Overall Satisfaction with AlienVault USM
We have used Alienvault USM in our PCI environment to detect the most common threats. We have discovered it added extra value to our organization by creating visibility on security issues we didn't know of before. On the downside, the on-premise version of Alienvault USM can get slow after loading it with a lot of machines (when doing big queries) and doesn't adapt very well to dynamic environments, but their on cloud version is definitely making that better.
- Reports most common threats, real-time and take immediate automatic actions. I think this is strong if you don't have a team monitoring 24/7.
- Connects with signature providers and keeps up-to-date well with 0 vulnerabilities. I don't need to explain why you may want to be protected against the newest threats.
- The UI is very easy to get used to, which will make you adapt to its use quickly.
- This tool will become slower and slower as you start adding devices to it, the on-premise version has a lot of room for improvement here, the database is slow.

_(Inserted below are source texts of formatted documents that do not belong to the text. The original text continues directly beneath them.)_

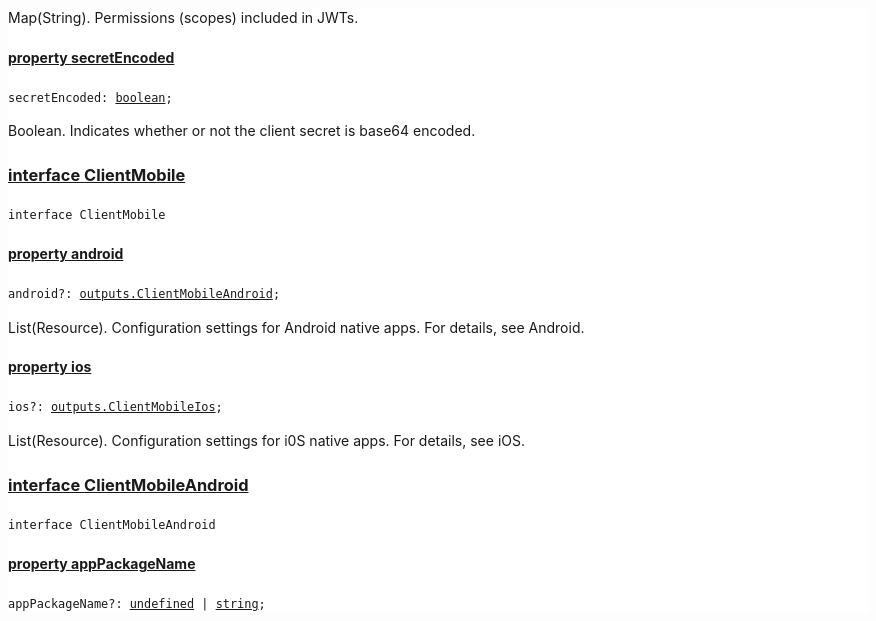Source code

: Map(String). Permissions (scopes) included in JWTs.

<h4 class="pdoc-member-header" id="ClientJwtConfiguration-secretEncoded">
<a class="pdoc-child-name" href="https://github.com/pulumi/pulumi-auth0/blob/88e23b78f55d924614b96c206b5c728e0a6e6254/sdk/nodejs/types/output.ts#L228">property <b>secretEncoded</b></a>
</h4>

<pre class="highlight"><code><span class='kd'></span>secretEncoded: <span class='kd'><a href='https://developer.mozilla.org/en-US/docs/Web/JavaScript/Reference/Global_Objects/Boolean'>boolean</a></span>;</code></pre>

Boolean. Indicates whether or not the client secret is base64 encoded.

<h3 class="pdoc-module-header" id="ClientMobile" data-link-title="ClientMobile">
    <a href="https://github.com/pulumi/pulumi-auth0/blob/88e23b78f55d924614b96c206b5c728e0a6e6254/sdk/nodejs/types/output.ts#L231">
        interface <strong>ClientMobile</strong>
    </a>
</h3>

<pre class="highlight"><code><span class='kr'>interface</span> <span class='nx'>ClientMobile</span></code></pre>
<h4 class="pdoc-member-header" id="ClientMobile-android">
<a class="pdoc-child-name" href="https://github.com/pulumi/pulumi-auth0/blob/88e23b78f55d924614b96c206b5c728e0a6e6254/sdk/nodejs/types/output.ts#L235">property <b>android</b></a>
</h4>

<pre class="highlight"><code><span class='kd'></span>android?: <a href='/docs/reference/pkg/nodejs/pulumi/auth0/types/output/#ClientMobileAndroid'>outputs.ClientMobileAndroid</a>;</code></pre>

List(Resource). Configuration settings for Android native apps. For details, see Android.

<h4 class="pdoc-member-header" id="ClientMobile-ios">
<a class="pdoc-child-name" href="https://github.com/pulumi/pulumi-auth0/blob/88e23b78f55d924614b96c206b5c728e0a6e6254/sdk/nodejs/types/output.ts#L239">property <b>ios</b></a>
</h4>

<pre class="highlight"><code><span class='kd'></span>ios?: <a href='/docs/reference/pkg/nodejs/pulumi/auth0/types/output/#ClientMobileIos'>outputs.ClientMobileIos</a>;</code></pre>

List(Resource). Configuration settings for i0S native apps. For details, see iOS.

<h3 class="pdoc-module-header" id="ClientMobileAndroid" data-link-title="ClientMobileAndroid">
    <a href="https://github.com/pulumi/pulumi-auth0/blob/88e23b78f55d924614b96c206b5c728e0a6e6254/sdk/nodejs/types/output.ts#L242">
        interface <strong>ClientMobileAndroid</strong>
    </a>
</h3>

<pre class="highlight"><code><span class='kr'>interface</span> <span class='nx'>ClientMobileAndroid</span></code></pre>
<h4 class="pdoc-member-header" id="ClientMobileAndroid-appPackageName">
<a class="pdoc-child-name" href="https://github.com/pulumi/pulumi-auth0/blob/88e23b78f55d924614b96c206b5c728e0a6e6254/sdk/nodejs/types/output.ts#L246">property <b>appPackageName</b></a>
</h4>

<pre class="highlight"><code><span class='kd'></span>appPackageName?: <span class='kd'><a href='https://developer.mozilla.org/en-US/docs/Web/JavaScript/Reference/Global_Objects/undefined'>undefined</a></span> | <span class='kd'><a href='https://developer.mozilla.org/en-US/docs/Web/JavaScript/Reference/Global_Objects/String'>string</a></span>;</code></pre>
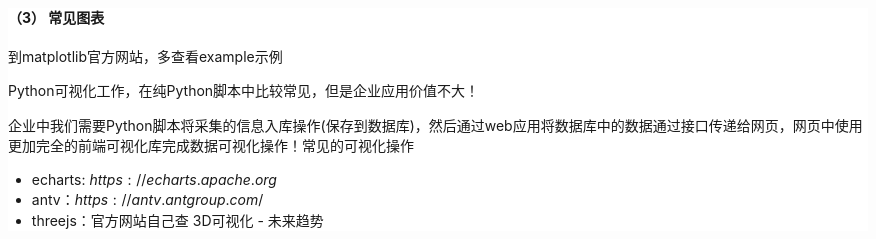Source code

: 

#### （3） 常见图表

到matplotlib官方网站，多查看example示例

Python可视化工作，在纯Python脚本中比较常见，但是企业应用价值不大！

企业中我们需要Python脚本将采集的信息入库操作(保存到数据库)，然后通过web应用将数据库中的数据通过接口传递给网页，网页中使用更加完全的前端可视化库完成数据可视化操作！常见的可视化操作

- echarts: $https://echarts.apache.org$
- antv：$https://antv.antgroup.com/$
- threejs：官方网站自己查 3D可视化 - 未来趋势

- The on-premise version of Alienvault USM will not support dynamic environments where people is constantly removing/adding new virtual machines and doesn't cope with puppet management.
- Only the most common hypervisors supported, it could be good to have an image for XEN.
The on-premise version of Alienvault will be very good for environments that don't change a lot over time, it will provide good information about security issues on your premises. I would not recommend using this if you have a big private cloud where a lot of changes are being made. Go with the cloud version if that's your case.